The easy way to protect your kids online
Not much to say about hardware here. My partner in the venture sourced an OEM 802.11AC wireless router manufacturer and we had them put double the RAM on the device to support our use case. One interesting discovery along the way, though: when building a device for the user don’t forget that the factory has its own needs. We discovered late that we needed a second firmware build that supported all the test and validation required by the factory: flash all the LEDs, turn on and off the radios, support USB drive functions, etc. Basically it exercises all features of the board in a way that demonstrates the device is flawless when connected to the test fixture.
The software that is flashed onto the device we consider to be firmware. This ranges from the bootloader, Linux kernel and device drivers, to the core software that makes the Kindera router better than all the other parental control solutions. Each one of these was an adventure.
The OEM’s supplied SDK for the base board of the device had a bootloader image within, but it didn’t have two important features we needed. The first was the ability to flash a new image to the device if a specially signed device image was detected on a USB flash drive. The second was to put the MIPS processor into dual-core mode. So, we built our own U-Boot bootloader to meet our needs.
The SDK for our OEM hardware had a buggy, bloated version of OpenWRT as the base image. I simply did not trust it to be fit for our purpose. Instead we chose to build our own Linux kernel from scratch using the Cross-Compile Linux From Scratch playbook. This allowed us to streamline the kernel and ensure the entire toolchain was free from any supply chain vulnerabilities.
Most parental control filtering devices implement a DNS or web proxy server on-device and, depending on the rules, return the real DNS values for names on the internet or redirect blocked pages to some warning page on the device or service. There are a couple of problems with this approach: the user can change their DNS server and route around the filter and get the real values from some other source. The second problem is that it’s very difficult to unblock or block a site after the first DNS lookup. All devices and browsers cache the DNS results and don’t ask again for some time later. A bad block or a bad allow lives for a long time and they are difficult to reverse instantly.
To solve both of these problems we chose a different path. Kindera uses a custom libpcap packet sniffer to capture all DNS port 53 traffic. Tattlescope links the MAC address of the device doing the lookup and the DNS name and IP address of the result and builds a database of the sites-to-user mapping. This is done in parallel so that the user experience is seamless and fast. In a RabbitMQ pipeline each DNS event is added to the evaluation queue. At this point the user has the correct DNS entry cached and available to them and Tattlescope knows enough about who is visiting which site.
The rules engine in Tattlescope receives the notification from the message queue and determines if the site should be allowed or not. When not allowed we add a firewall rule to the device to block the traffic. And as you may have noticed, a firewall rule can be added or removed instantly and thus we can allow the parent to instantly unblock or block any site for any device at any time.

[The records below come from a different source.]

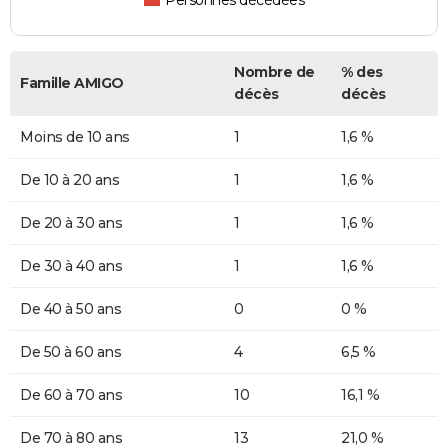
Personnes décédées
Nombre de
% des
Famille AMIGO
décès
décès
Moins de 10 ans
1
1,6 %
De 10 à 20 ans
1
1,6 %
De 20 à 30 ans
1
1,6 %
De 30 à 40 ans
1
1,6 %
De 40 à 50 ans
0
0 %
De 50 à 60 ans
4
6,5 %
De 60 à 70 ans
10
16,1 %
De 70 à 80 ans
13
21,0 %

But what about VPNs? Or DoH? Yes, those are interesting wrinkles. But for both of those we offer a solution: White List Mode. When White List Mode is turned on, all traffic is blocked unless a rule is added to permit the site. The only way for a permit rule to be added is if the DNS was observed. So the user is forced to send their DNS traffic in the clear over port 53. Otherwise the traffic is blocked at the firewall by default.
One of the most interesting aspects of Kindera was the decision to embed a full machine learning content filter directly into the router. Instead of relying on a static blacklist or a third-party cloud service, we built a naive Bayes classifier using Apache Mahout running on a Hadoop cluster. The model was pre-trained on the most popular one million websites across the internet so that, out of the box, the router already had a strong sense of what typical “good” and “bad” content looked like. This gave us a statistical, language-aware filter that could make nuanced decisions about sites that didn’t neatly fit into hand-curated categories.
To keep this classifier fresh we wired it into an automated crawl-and-train pipeline. An Apache Nutch crawler continuously discovered and fetched any website our routers encountered that had never been seen before. Those pages were automatically classified, folded back into the training corpus, and used to build an updated model every 24 hours. That new model was then pushed out to every Kindera router in the fleet. The result was a dynamic, self-updating Bayesian filter running locally at the network edge, giving parents a Parental Control WiFi router that quietly improved its ability to recognize and filter inappropriate content day after day without them having to lift a finger.
At the other end of the Kindera experience is the parental control workflow. As a parenting tool we wanted to make it easy to observe the real-time information about what the child is accessing on the internet from anywhere. The Kindera device provides a full accounting of all the sites the child has visited and easy-to-use tools to allow or block the sites via a Progressive Web App hosted in the cloud.
The Kindera rules engine includes all the other parental features you would expect: Time Limits, Bed Time, Homework Time, etc.
We built A/B testing into our online storefront to sell the Kindera device, as was the fashion at the time. And we have a management console for technical support to assist in debugging problems with devices in the field. Automatic firmware updates are also managed from this console.